Weekend Feature: NASA Finds Volcanoes on Dark Side of the Moon

Volcano-moon According to a recent discovery by NASA’s Lunar Reconnaissance Orbiter, scientists now have photos showing silicate volcanoes on the far side of the moon. Silicate volcanoes are a type that do not ooze magma; deeming them “dead” by scientists. Hhe silicate volcanoes on the far side of the moon are estimated to be around 800 years old, extending the volcanic activity of the moon by 200 million years.The moons far side was not visible from the Earth due to tidal forces between it and the moon, until 1959 when the Soviet Union’s Luna 3 Spacecraft took pictures of the region.

The nature of the terrain vividly comes to life when orbiter camera images are overlaid on a digital terrain model. At the center of the province is an irregular depression that might well be a caldera and at its edges are domes with features that suggest they were formed by the intrusion of high-viscosity silicic lava, a type of lava rare on the moon. Any model of the moon's thermal evolution must now be able to account for this volcanic province as well as the familiar mare.
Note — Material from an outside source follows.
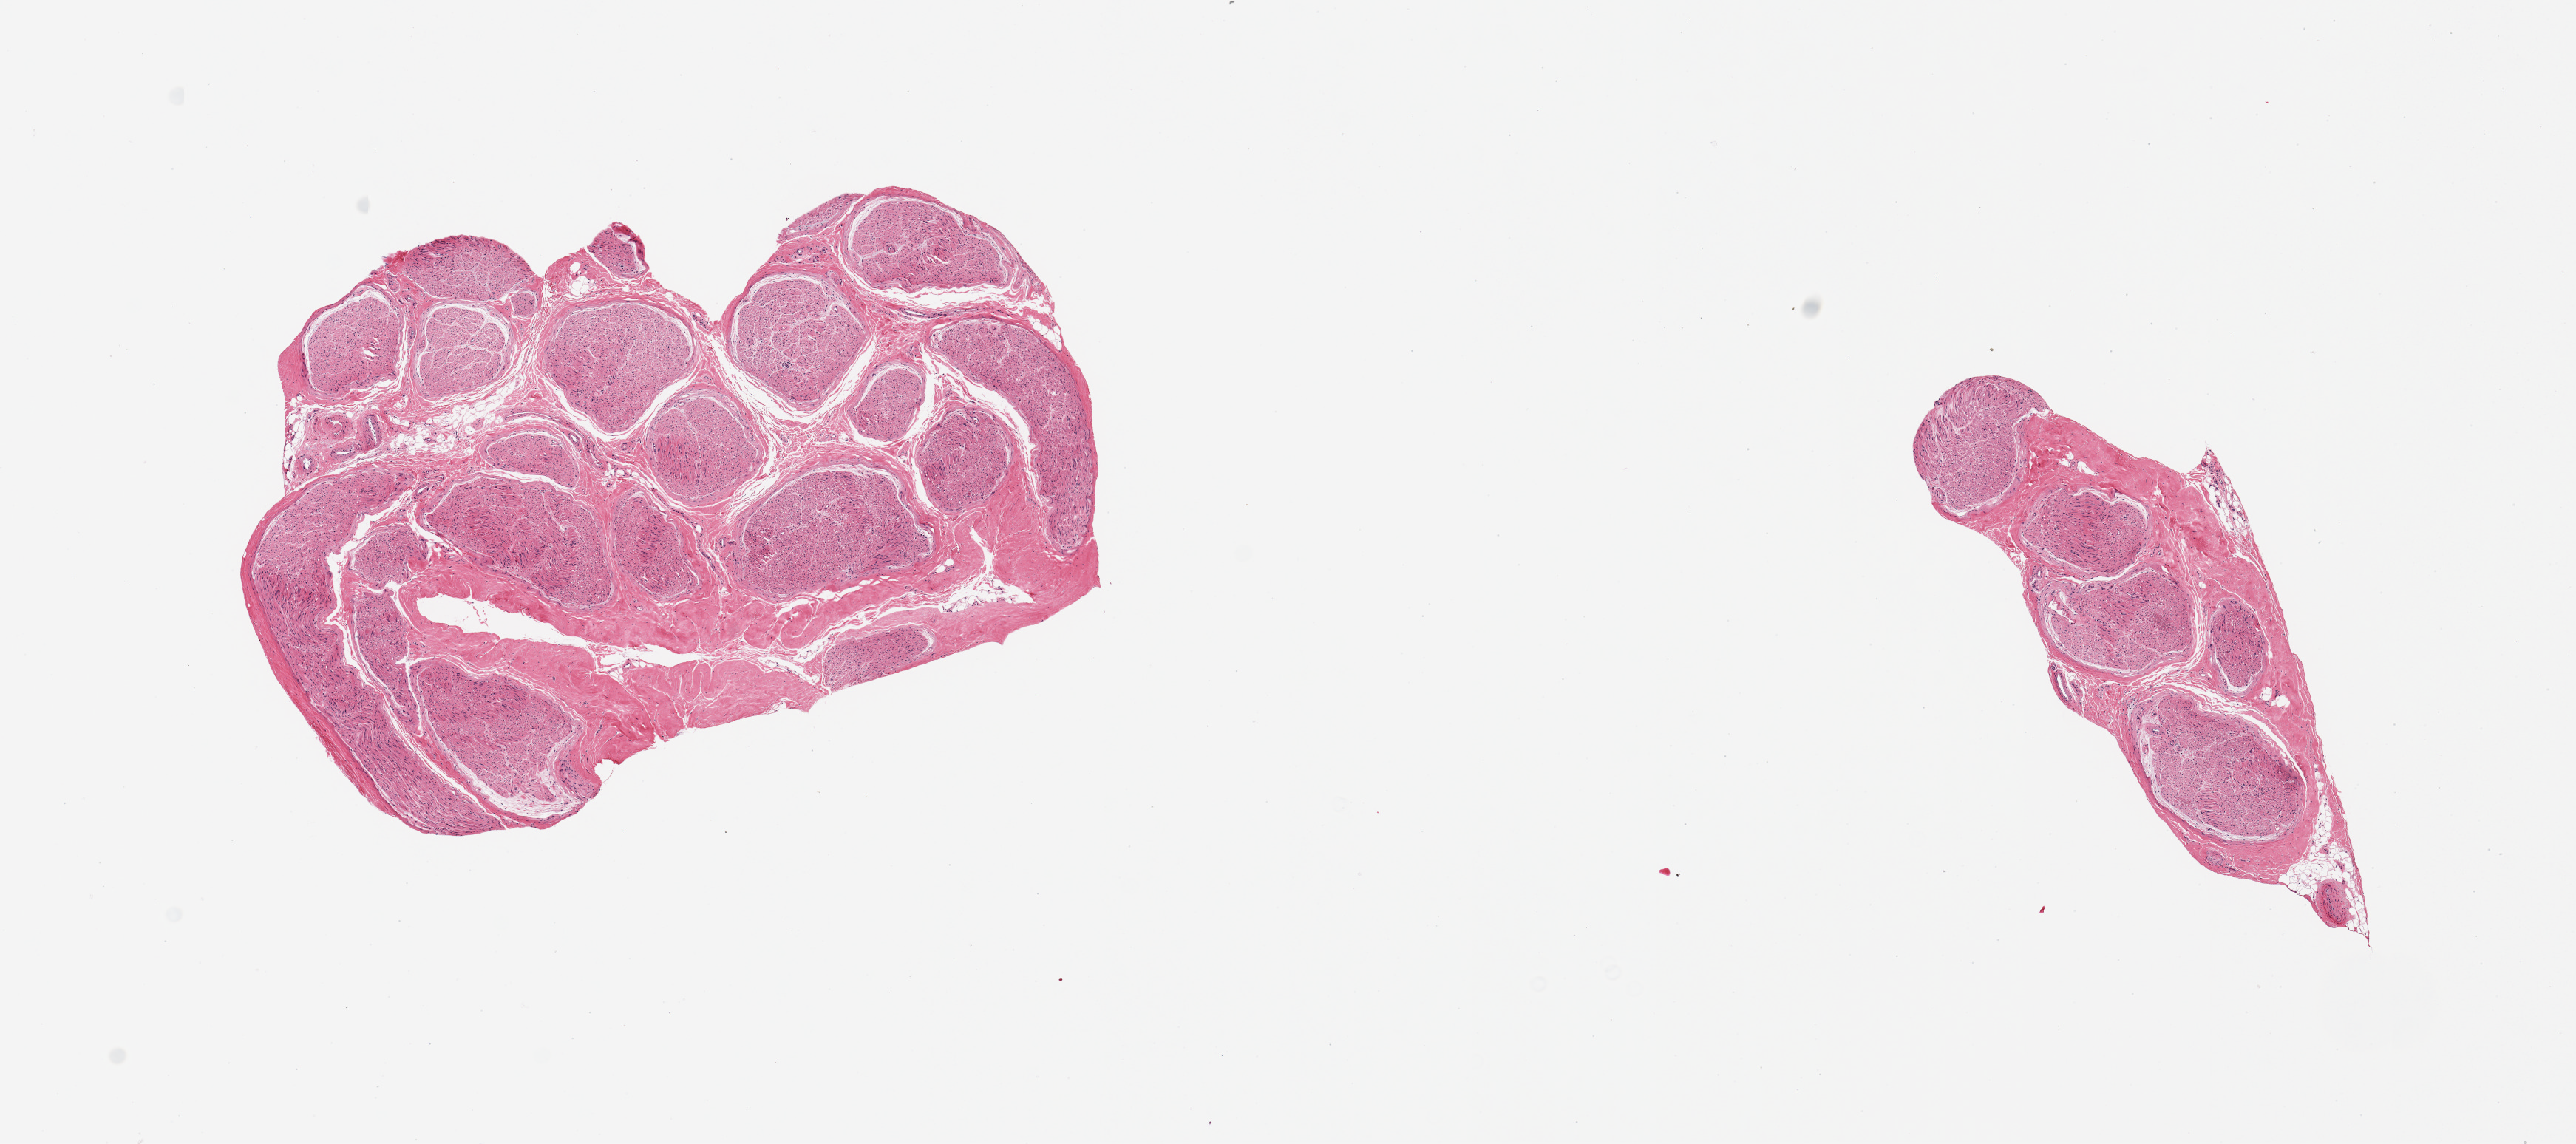
Digitized haematoxylin and eosin-stained section, low-resolution overview of the scanned area, about 13.8 x 6.1 mm; PAXgene-fixed, paraffin-embedded tissue; target tissue: tibial nerve; donor tissue sample. Male donor.
* reviewer comment on this tissue sample: 2 pieces, clean specimens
“Most of the volcanic activity on the moon was basaltic,” said primary author Brad Joliff of Washington University to SPACE.com in an email. “Finding other volcanic types is interesting as it shows the geologic complexity and range of processes that operate on the moon, and how the moons volcanism changed with time.”

According to Joliff, the domes were likely formed by lava which came from within the moon that flowed up through cracks to pool just beneath the moon’s surface, which then pressed out to create them.
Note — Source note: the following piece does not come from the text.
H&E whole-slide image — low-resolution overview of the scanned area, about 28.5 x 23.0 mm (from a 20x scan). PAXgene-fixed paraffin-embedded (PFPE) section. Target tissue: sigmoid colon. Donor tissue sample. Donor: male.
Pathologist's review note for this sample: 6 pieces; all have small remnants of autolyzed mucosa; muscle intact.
In 1998, NASA’s Lunar Prospector probe circled the moon’s surface revealing a highly reflective plain lying between two ancient impact craters which is now known as the Compton-Belkovich region.

The silicate rocks and thorium found in this region suggested a more involved type of volcanic activity similar to that which created the moons well-known dark plains of basaltic plains known as “maria”, or “seas.”